The incidence of metachronous lesions is one of the concerns after endoscopic resection as almost all the gastric mucosa is preserved. However, considering that total gastrectomy has a significantly negative impact on patient quality of life, the preservation of gastric function might outweigh the possible disease burden of metachronous recurrence [25]. Moreover, with scheduled surveillance endoscopy, metachronous lesions can be detected at an early stage and so can be suitable candidates for endoscopic resection [26]. In our study, metachronous lesions were detected in 7.5% of patients after ESD. The interval between ESD and the detection of metachronous lesions ranged from 25.6 to 70.2 months, and all except one of these patients were treated by endoscopic resection with curative intent.

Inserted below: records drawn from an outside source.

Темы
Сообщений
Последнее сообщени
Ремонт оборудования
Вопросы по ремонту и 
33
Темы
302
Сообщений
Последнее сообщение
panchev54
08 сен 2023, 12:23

As the cumulative incidence of metachronous lesions increases continuously even after several years of the index endoscopic resection, endoscopic surveillance after ESD should be scheduled for a substantial period [27]. In addition, eradication therapy for Helicobacter pylori infection has been reported to be beneficial in reducing the occurrence of metachronous gastric carcinoma after endoscopic resection [28].

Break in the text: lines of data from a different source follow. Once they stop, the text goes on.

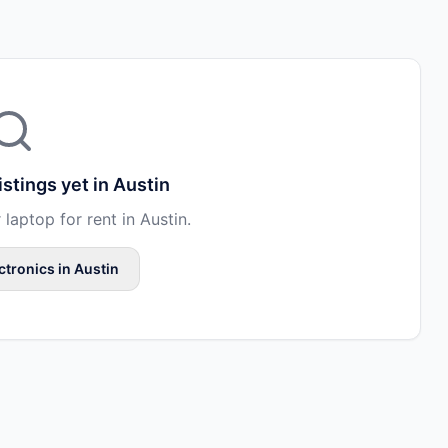
istings yet in
Austin
r
laptop
for rent in
Austin
.
ctronics
in
Austin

Treatment-related adverse events may affect patient quality of life and prolong hospital stay. Previous reports on adverse events after endoscopic resection and surgery have been inconsistent. Although some reported that adverse events occurred less frequently in the ESD group than the surgery group, others found no difference between the two groups [10, 22, 23]. In our study, treatment-related adverse event rates were similar between the two groups. However, the late adverse events that required surgical management occurred only in the surgery group, which is consistent with a previous study [10]. In addition, the duration of hospital stay was significantly shorter in the ESD group than the surgery group. These results suggest that ESD is an acceptable treatment option for EGC in the EGJ.

Our study had several limitations of note. First, because our analysis was retrospective, nonrandomized, and conducted at a single center, potential selection bias and referral bias cannot be excluded. Another possible limitation is that the number of patients included in each group was small because of the relatively low incidence of cardia cancer in Korea [3, 4]. Although none of the patients in the surgery group had lymph node metastasis in this study, the possibility of lymph node metastasis cannot be completely excluded because of the limited sample size. Despite these limitations, our study compared clinical outcomes of ESD and surgery over a long follow-up period, supporting the feasibility and curability of ESD for EGJ adenocarcinoma. Our results suggest that there is a possibility of avoiding total gastrectomy in patients with EGC in the EGJ, which is of great value to patients.

In conclusion, ESD is an effective and safe treatment for EGC in the EGJ, on the basis of comparable long-term outcomes to surgery. For tumors that meet the absolute or expanded criteria for endoscopic resection, ESD is an acceptable alternative to surgery and favorable outcomes can be expected.